Task item
From the data that follows, print exactly the lines starting at the one containing "pinky dip: (914, 607)" and ending at the one containing "thumb ip: (900, 465)"; include both of them and nothing more.

Input data

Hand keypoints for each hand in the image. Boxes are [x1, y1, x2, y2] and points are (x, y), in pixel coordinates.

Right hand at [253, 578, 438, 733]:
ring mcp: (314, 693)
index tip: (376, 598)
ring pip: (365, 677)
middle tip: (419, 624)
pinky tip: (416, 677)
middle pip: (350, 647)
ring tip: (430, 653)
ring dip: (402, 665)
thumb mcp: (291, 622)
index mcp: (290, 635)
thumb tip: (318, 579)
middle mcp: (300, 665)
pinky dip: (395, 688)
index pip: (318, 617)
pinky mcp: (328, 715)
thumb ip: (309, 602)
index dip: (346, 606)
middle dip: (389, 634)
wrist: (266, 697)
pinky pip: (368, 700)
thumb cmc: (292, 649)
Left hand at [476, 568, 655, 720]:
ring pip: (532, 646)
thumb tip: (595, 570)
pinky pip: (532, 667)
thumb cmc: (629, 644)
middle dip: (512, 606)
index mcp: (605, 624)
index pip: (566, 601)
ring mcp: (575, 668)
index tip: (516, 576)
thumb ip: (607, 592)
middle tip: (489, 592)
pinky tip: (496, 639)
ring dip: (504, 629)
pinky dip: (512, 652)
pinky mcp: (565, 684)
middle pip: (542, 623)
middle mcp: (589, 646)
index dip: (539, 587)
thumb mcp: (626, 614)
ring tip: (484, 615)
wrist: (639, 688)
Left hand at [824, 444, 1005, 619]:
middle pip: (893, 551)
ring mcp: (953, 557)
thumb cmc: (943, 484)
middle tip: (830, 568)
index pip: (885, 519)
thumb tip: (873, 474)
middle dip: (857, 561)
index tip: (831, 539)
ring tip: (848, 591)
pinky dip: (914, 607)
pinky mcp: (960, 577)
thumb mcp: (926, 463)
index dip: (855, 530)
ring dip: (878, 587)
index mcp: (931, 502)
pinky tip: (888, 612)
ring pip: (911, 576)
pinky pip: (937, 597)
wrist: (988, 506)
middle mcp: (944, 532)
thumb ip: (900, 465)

...

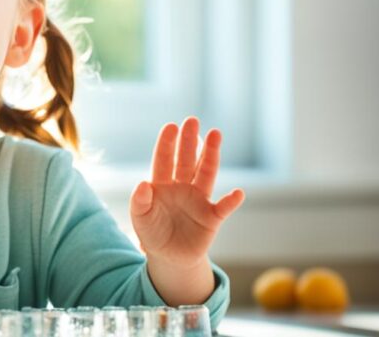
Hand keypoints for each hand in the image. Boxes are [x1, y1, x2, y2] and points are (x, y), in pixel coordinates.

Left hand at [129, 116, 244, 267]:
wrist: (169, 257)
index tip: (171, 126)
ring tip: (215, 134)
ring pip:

Solution
pinky dip: (914, 607)
pinky mcp: (960, 577)
thumb mcp: (926, 463)
index dip: (855, 530)
ring dip: (878, 587)
index mcp: (931, 502)
pinky tip: (888, 612)
ring pip: (911, 576)
pinky pip: (937, 597)
wrist: (988, 506)
middle mcp: (944, 532)
thumb ip: (900, 465)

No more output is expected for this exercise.